Use IP allowlists for fixed server workloads or CI runners.

* Up to 50 entries per key.
* Each entry can be up to 45 characters.
* `null` allowlist means all IPs are allowed.
* Disallowed clients receive `BSE1007` with type `ip_not_allowed`.

## Rotate a key

Rotation creates a new key with the same scopes and IP allowlist. The old key stays valid during the grace period.

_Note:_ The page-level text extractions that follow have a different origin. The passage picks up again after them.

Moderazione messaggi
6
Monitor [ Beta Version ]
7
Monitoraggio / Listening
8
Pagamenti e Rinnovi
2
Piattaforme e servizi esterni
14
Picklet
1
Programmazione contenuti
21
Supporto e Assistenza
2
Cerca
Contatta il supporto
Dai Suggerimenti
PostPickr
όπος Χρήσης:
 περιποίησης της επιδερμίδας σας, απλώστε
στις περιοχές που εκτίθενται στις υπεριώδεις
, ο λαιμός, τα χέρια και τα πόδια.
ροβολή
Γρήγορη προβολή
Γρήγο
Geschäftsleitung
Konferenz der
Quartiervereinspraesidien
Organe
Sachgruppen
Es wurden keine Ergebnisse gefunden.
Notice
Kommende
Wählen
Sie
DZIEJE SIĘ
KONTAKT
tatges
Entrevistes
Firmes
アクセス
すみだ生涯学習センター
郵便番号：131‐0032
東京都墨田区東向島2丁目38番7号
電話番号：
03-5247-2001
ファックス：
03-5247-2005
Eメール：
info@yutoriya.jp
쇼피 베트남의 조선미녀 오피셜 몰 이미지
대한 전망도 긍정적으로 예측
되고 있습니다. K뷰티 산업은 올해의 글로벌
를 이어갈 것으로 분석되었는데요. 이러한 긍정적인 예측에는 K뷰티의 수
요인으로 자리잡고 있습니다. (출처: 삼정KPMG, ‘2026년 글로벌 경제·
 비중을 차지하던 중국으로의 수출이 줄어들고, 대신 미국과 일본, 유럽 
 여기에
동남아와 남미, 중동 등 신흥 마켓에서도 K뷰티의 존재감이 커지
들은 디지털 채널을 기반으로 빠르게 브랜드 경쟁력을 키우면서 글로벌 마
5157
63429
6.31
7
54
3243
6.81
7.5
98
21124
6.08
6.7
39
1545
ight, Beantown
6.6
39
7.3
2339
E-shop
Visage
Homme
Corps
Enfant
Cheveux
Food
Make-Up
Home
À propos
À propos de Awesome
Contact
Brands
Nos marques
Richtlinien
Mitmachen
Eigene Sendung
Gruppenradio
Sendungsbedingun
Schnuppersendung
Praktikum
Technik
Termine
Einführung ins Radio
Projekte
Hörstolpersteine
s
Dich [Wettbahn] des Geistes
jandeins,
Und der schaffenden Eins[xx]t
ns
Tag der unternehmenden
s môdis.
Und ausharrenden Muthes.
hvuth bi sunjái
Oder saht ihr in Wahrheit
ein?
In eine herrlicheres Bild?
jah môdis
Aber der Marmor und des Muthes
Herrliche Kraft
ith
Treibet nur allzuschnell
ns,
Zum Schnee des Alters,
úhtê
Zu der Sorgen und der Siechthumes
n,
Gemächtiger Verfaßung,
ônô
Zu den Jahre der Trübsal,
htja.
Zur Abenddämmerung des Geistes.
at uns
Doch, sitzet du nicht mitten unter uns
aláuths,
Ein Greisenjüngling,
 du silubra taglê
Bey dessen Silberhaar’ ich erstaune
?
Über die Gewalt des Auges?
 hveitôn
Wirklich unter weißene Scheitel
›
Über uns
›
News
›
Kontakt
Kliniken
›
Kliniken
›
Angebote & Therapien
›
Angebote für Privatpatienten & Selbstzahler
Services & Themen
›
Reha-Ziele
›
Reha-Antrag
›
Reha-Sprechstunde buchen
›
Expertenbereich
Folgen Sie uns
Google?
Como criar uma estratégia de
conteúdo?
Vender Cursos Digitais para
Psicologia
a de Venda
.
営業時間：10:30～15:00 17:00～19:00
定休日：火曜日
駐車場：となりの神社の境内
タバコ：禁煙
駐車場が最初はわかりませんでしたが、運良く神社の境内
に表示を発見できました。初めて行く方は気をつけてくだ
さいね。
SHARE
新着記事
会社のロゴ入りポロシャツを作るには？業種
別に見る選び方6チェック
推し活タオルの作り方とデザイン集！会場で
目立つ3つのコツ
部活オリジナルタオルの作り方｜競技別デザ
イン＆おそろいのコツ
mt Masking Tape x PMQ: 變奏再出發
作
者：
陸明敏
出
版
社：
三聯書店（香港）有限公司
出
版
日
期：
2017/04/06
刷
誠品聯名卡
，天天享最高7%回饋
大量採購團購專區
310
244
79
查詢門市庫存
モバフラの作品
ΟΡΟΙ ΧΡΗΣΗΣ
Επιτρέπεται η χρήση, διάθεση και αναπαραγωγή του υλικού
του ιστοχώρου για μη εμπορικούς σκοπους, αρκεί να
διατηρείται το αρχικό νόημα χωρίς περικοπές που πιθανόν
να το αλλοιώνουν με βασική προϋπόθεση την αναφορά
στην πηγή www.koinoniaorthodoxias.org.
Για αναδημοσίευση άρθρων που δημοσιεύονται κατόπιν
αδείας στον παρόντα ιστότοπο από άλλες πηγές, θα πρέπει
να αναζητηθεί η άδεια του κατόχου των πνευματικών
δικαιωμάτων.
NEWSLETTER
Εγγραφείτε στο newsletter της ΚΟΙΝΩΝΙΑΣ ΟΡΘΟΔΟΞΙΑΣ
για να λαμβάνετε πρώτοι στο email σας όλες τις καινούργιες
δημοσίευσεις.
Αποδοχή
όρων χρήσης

| Setting              | Value     |
| -------------------- | --------- |
| Default grace period | 24 hours  |
| Minimum              | 1 hour    |
| Maximum              | 168 hours |

<Steps>
  <Step title="Rotate in the dashboard">
    Open the key action menu and choose **Rotate**.
  </Step>

  <Step title="Deploy the new key">
    Store the new value in your secret manager and deploy it to all consumers.
  </Step>

  <Step title="Wait for the grace period">
    Confirm logs show traffic from the new key prefix.
  </Step>

  <Step title="Revoke the old key if needed">
    Revoke early if you are responding to exposure or no longer need the
    overlap.
  </Step>
</Steps>

## Revoke vs delete

| Action | Effect                                                 | Use it when                                       |
| ------ | ------------------------------------------------------ | ------------------------------------------------- |
| Revoke | Sets the key inactive. Metadata remains for audit.     | You want to stop access but keep history visible. |
| Delete | Permanently deletes the key row and cascades key logs. | You no longer need the key or its logs.           |

## What is logged

Every API request records key usage metadata:

* key prefix
* endpoint and method
* status code
* error code
* idempotency replay flag
* sanitized query parameters
* SHA-256 IP hash
* user agent
* timestamp

View these records in [logs](/dashboard/logs).